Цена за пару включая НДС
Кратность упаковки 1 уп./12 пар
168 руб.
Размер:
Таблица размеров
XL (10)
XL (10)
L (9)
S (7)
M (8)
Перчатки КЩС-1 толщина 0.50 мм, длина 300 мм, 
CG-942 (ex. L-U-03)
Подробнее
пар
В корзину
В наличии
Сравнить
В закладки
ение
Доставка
__________________________________________________
▶ Assignment: Reproduce the text of the items above verbatim, keeping every line in its original order.

▶ Answer box:
Цена за пару включая НДС
Кратность упаковки 1 уп./12 пар
168 руб.
Размер:
Таблица размеров
XL (10)
XL (10)
L (9)
S (7)
M (8)
Перчатки КЩС-1 толщина 0.50 мм, длина 300 мм, 
CG-942 (ex. L-U-03)
Подробнее
пар
В корзину
В наличии
Сравнить
В закладки
ение
Доставка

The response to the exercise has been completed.